Звучит похоронный марш, его выдувают штатские, они ежатся от мороза, и звуки плывут, плывут… Невероятно… Военных хоронит военный оркестр, я видел не раз. Что-то не так…
И речей не произносят. Почему?
Звучит Интернационал, гроб медленно исчезает в черном провале. Мгновенно дюжие могильщики забрасывают яму и выравнивают холмик.
— Так хоронили когда-то добровольно ушедших… — Ульяна стискивает виски. — Идем. Да-а… — Оглядывается. — Здесь, на Митрофаниевском, происходили важные события в романе Крестовского. Живого человека зарыли, понимаешь?
Ничего не понимаю… Ведь живого отца… зарыть никак не могли? Что за чушь…
— А «если что», мальчик, — это смерть, понимаешь?
Это я понимаю. В автобус не хочется. Ульяна говорит, что мы доберемся на трамвае, мать кивает, автобус выезжает за красивые каменные ворота. Все. Перевернута страница. Сколько их еще осталось в книге жизни?
Молча трясемся в лязгающем трамвае. Уля безразлично смотрит в окно.
— По этому проспекту шла гвардия, — вдруг говорит, не поворачивая головы.
— Ка… какая? — нелепо спрашиваю, уже догадываясь. В Красной армии никакой «гвардии» нет.
— Императорская, — смотрит с усмешкой. — Там… — повела рукой, — в конце проспекта стоят Триумфальные ворота. Гвардия — это всегда триумф, слава. Войска подавили восстание в Польше и выиграли войну с Персией. Как хорошо…
— Восстание против царя? В 1830 году, — обнаруживаю я исторические познания.
— Да. Чернь поднялась, ее раздавили.
— И Польша — не у нас? Так? Именно из-за того, что «раздавили» чернь?
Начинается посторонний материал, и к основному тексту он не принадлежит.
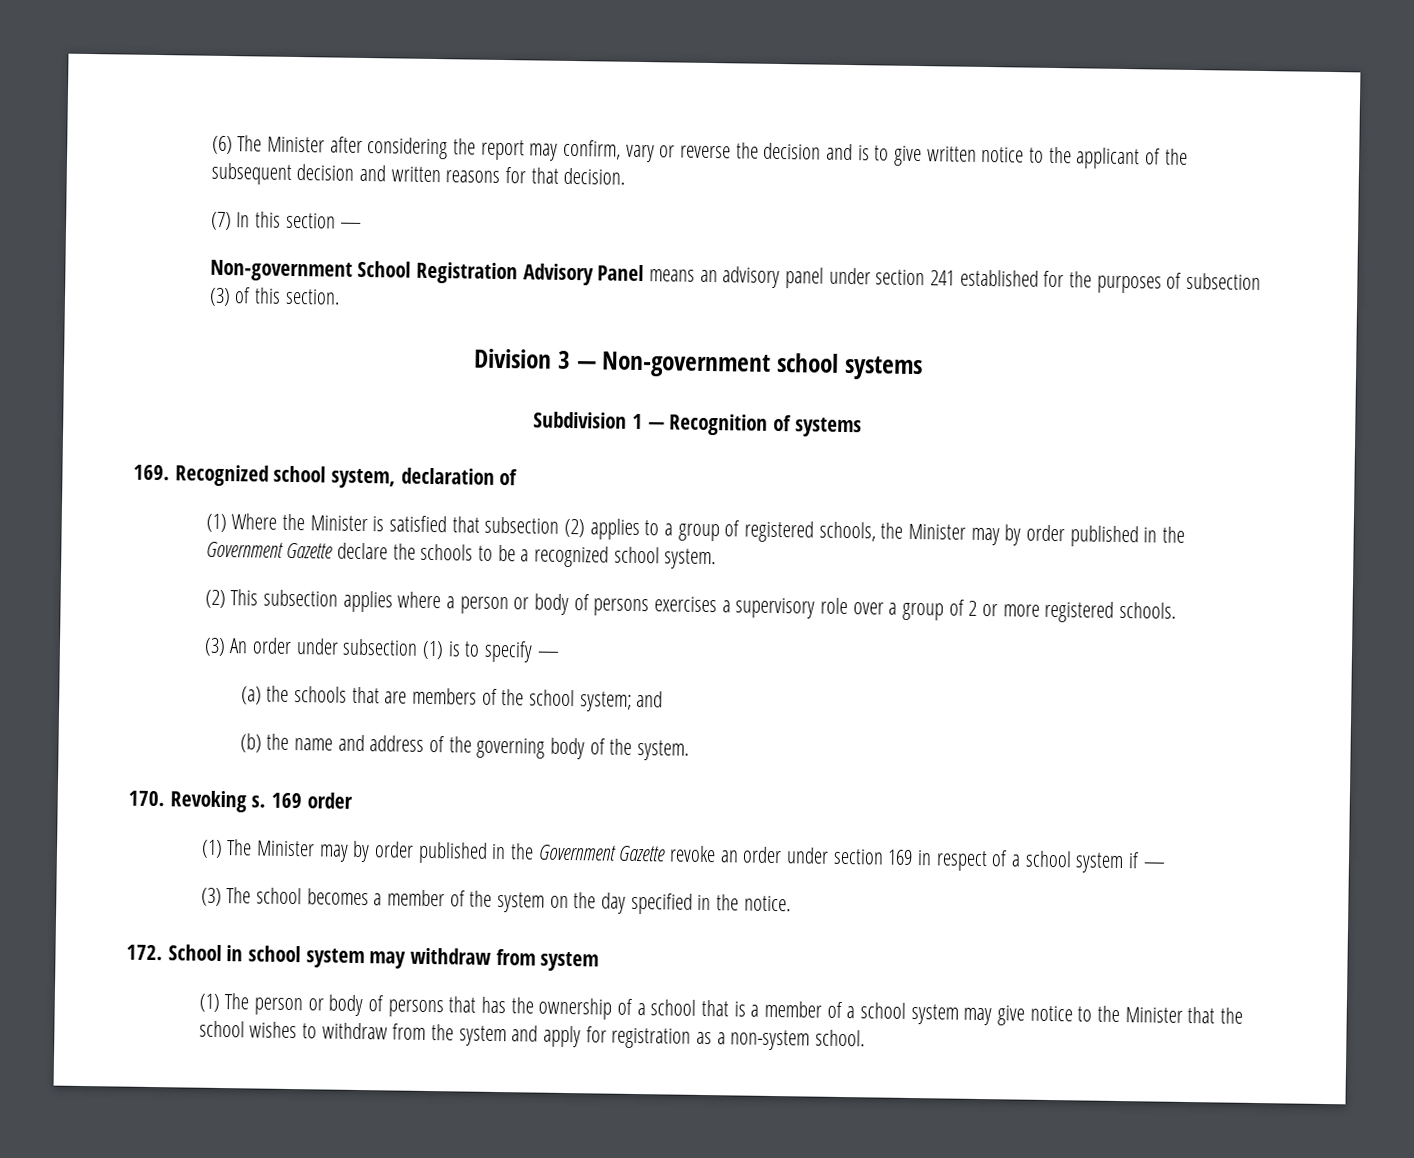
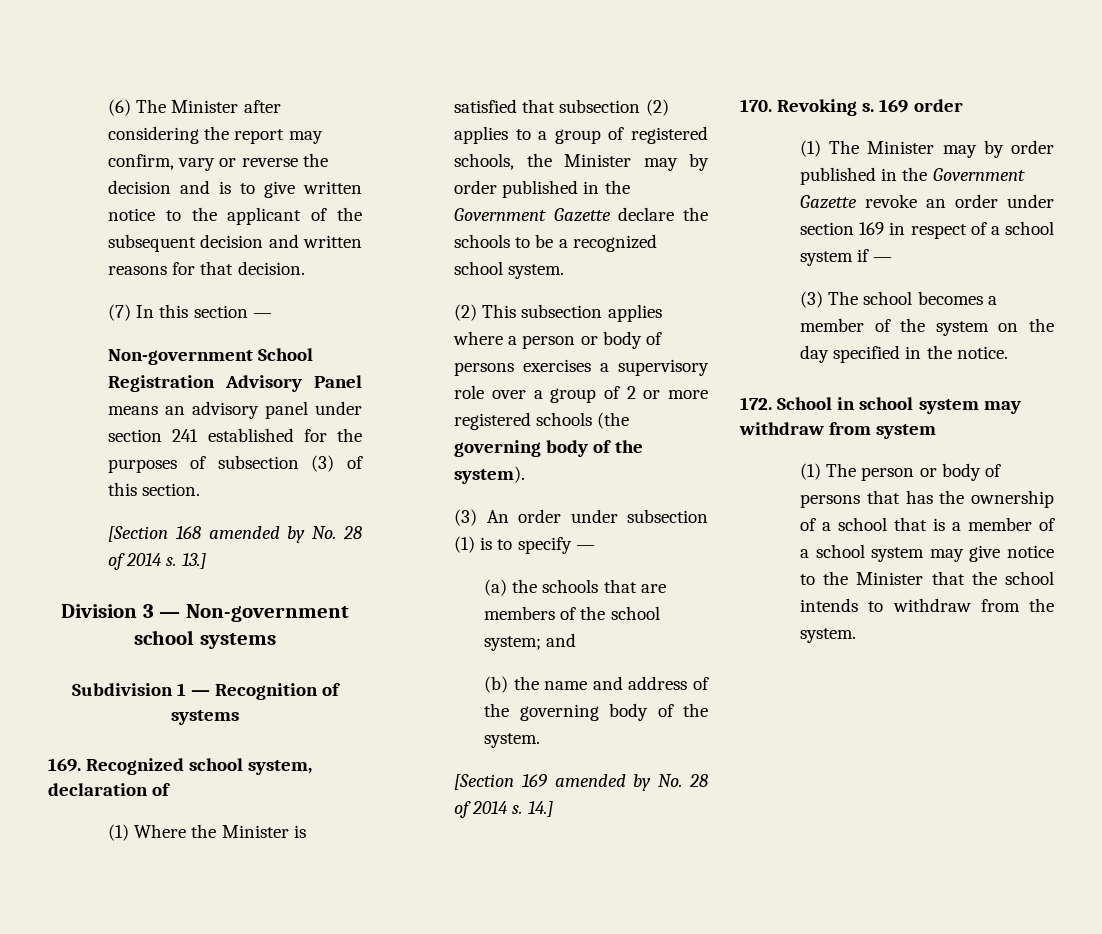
(340, 296) none -> [108,526,362,543] [108,553,206,570] // [Section 168 amended by No. 28 of 2014 s. 13.]
[1119,601,1177,619] schools. -> [536,412,630,429] [454,440,643,457] [454,466,526,484] schools (the governing body of the system).
(689, 750) none -> [454,774,708,791] [454,801,553,818] // [Section 169 amended by No. 28 of 2014 s. 14.]
[249,1021,298,1039] wishes -> [800,598,859,612] intends
[458,1025,866,1051] system and apply for registration as a non-system school. -> [800,628,857,643] system.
— Ну… Советы пытались Речь Посполитую вернуть в двадцатом, да разве можно сравнить полководцев императора с подпоручиком Семеновского полка, который только и умел, что портить девок и домогаться баб, стрелять в спину. Подонок, мразь… — Ее голос звучит непримиримо, зло.
— Уля, так говорить нельзя. Ты сильно рискуешь.
— Я ведь тебе говорю. А ты меня не выдашь. — Знакомые слова.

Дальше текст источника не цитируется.